I don’t believe in “wisdom of the savages” – that is, the idea, that primitive cultures lived within limits of sustainability because of their deep understanding of environmental problems. Why would they need such wisdom? They possessed no real means to damage nature, why develop behavioral algorithms for protecting it? Granted, there has probably been some genial intellectual shamans and chieftains whose understanding of nature was deeper than that of your run-of-the-mill savages, but for ordinary hunters and gatherers depleting natural resources was just too much work. That was the main reason, why they didn’t do it. Where contemporary nature-wasting consumer differs from harmoniously living hunter-gatherer is the high-tech means and larger needs, artificially bloated by advertising magic. Other than that, they both just take what they need. Where colonial society delivered for primitives the tools (guns, for example) and motivation (like glass beads and fire water), in many cases these primitives themselves hunted and gathered their “holy lands” and “woodland brothers” to extinction. It seems to me, that on certain level, primitive way of life and consumer lifestyle have much in common. Both enjoy the freedom to take whatever they want when they want it. Only primitives actually have this freedom.

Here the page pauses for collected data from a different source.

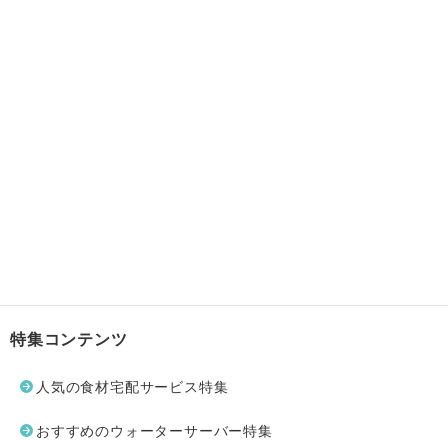
特集コンテンツ
人気の食材宅配サービス特集
おすすめのウォーターサーバー特集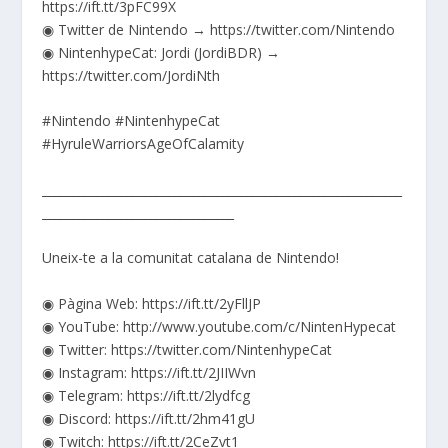
https://ift.tt/3pFC99X
◉ Twitter de Nintendo → https://twitter.com/Nintendo
◉ NintenhypeCat: Jordi (JordiBDR) →
https://twitter.com/JordiNth
#Nintendo #NintenhypeCat
#HyruleWarriorsAgeOfCalamity
____________________________________________________________
________________________________
Uneix-te a la comunitat catalana de Nintendo!
◉ Pàgina Web: https://ift.tt/2yFllJP
◉ YouTube: http://www.youtube.com/c/NintenHypecat
◉ Twitter: https://twitter.com/NintenhypeCat
◉ Instagram: https://ift.tt/2JIIWvn
◉ Telegram: https://ift.tt/2lydfcg
◉ Discord: https://ift.tt/2hm41gU
◉ Twitch: https://ift.tt/2CeZvt1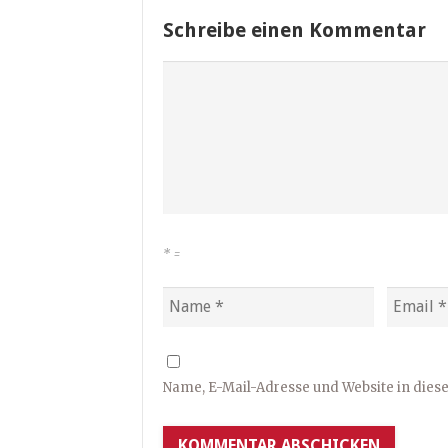
Schreibe einen Kommentar
*
=
Name, E-Mail-Adresse und Website in die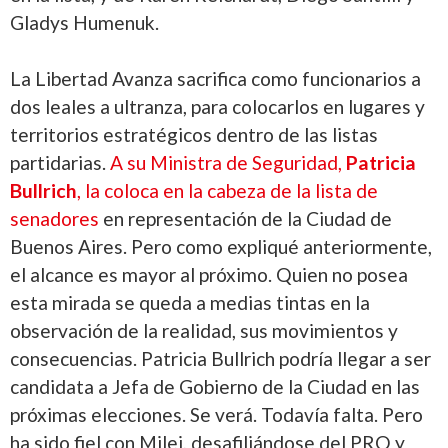
Gladys Humenuk.
La Libertad Avanza sacrifica como funcionarios a
dos leales a ultranza, para colocarlos en lugares y
territorios estratégicos dentro de las listas
partidarias.
A su Ministra de Seguridad,
Patricia
Bullrich
, la coloca en la cabeza de la lista de
senadores
en representación de la Ciudad de
Buenos Aires. Pero como expliqué anteriormente,
el alcance es mayor al próximo. Quien no posea
esta mirada se queda a medias tintas en la
observación de la realidad, sus movimientos y
consecuencias. Patricia Bullrich podría llegar a ser
candidata a Jefa de Gobierno de la Ciudad en las
próximas elecciones. Se verá. Todavía falta. Pero
ha sido fiel con Milei, desafiliándose del PRO y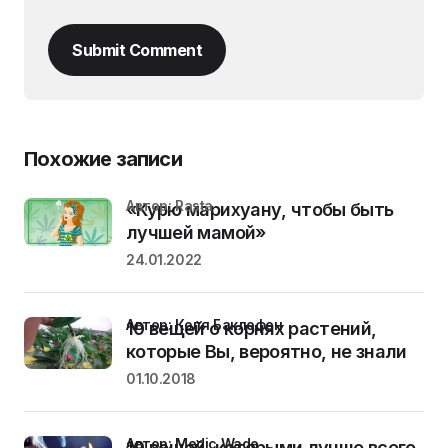
Submit Comment
Похожие записи
Автор: Rasta
«Курю марихуану, чтобы быть
лучшей мамой»
24.01.2022
Автор: Коля Баклофен
10 вещей о корнях растений,
которые Вы, вероятно, не знали
01.10.2018
Автор: Medic Wade
10 вещей, которыми лучше всего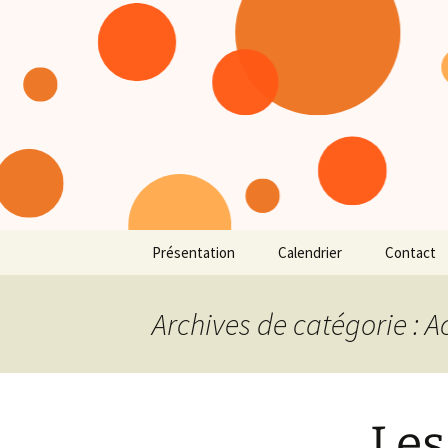
Créer et innover
Aller
au
contenu
ASCM l'Ate
Présentation
Calendrier
Contact
Inscriptio
Archives de catégorie : Ac
Les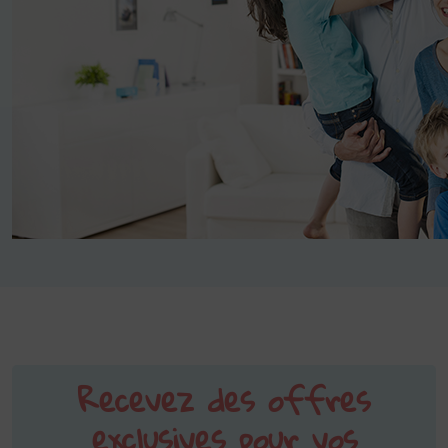
Recevez des offres
exclusives pour vos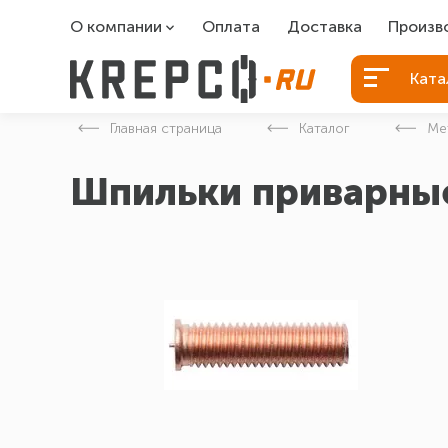
О компании
Оплата
Доставка
Произв
О компании
Болты Б
Ката
Вакансии
Болты д
Главная страница
Каталог
Ме
Контакты
Порошко
Шпильки приварны
Закладн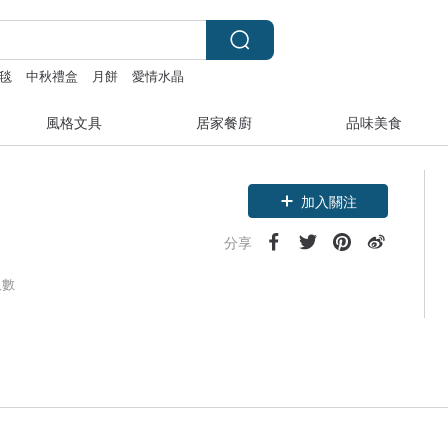
毯
中秋禮盒
月餅
愛情水晶
風格文具
居家餐廚
品味美食
加入關注
分享
人數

That’s why I believe that we don’t have much to learn from tribal cultures, unlike what some contemporary greens think. On the contrary, the problem is that we are too much like primitives – still behaving like nature’s children, taking all we want, while possessing technological might that goes far beyond our “mother”. I we hope to survive, we need to look for the wisdom of gods, wisdom that would match our technological prowess. Worryless live-for-the-moment freedom of the animals is no longer for our species.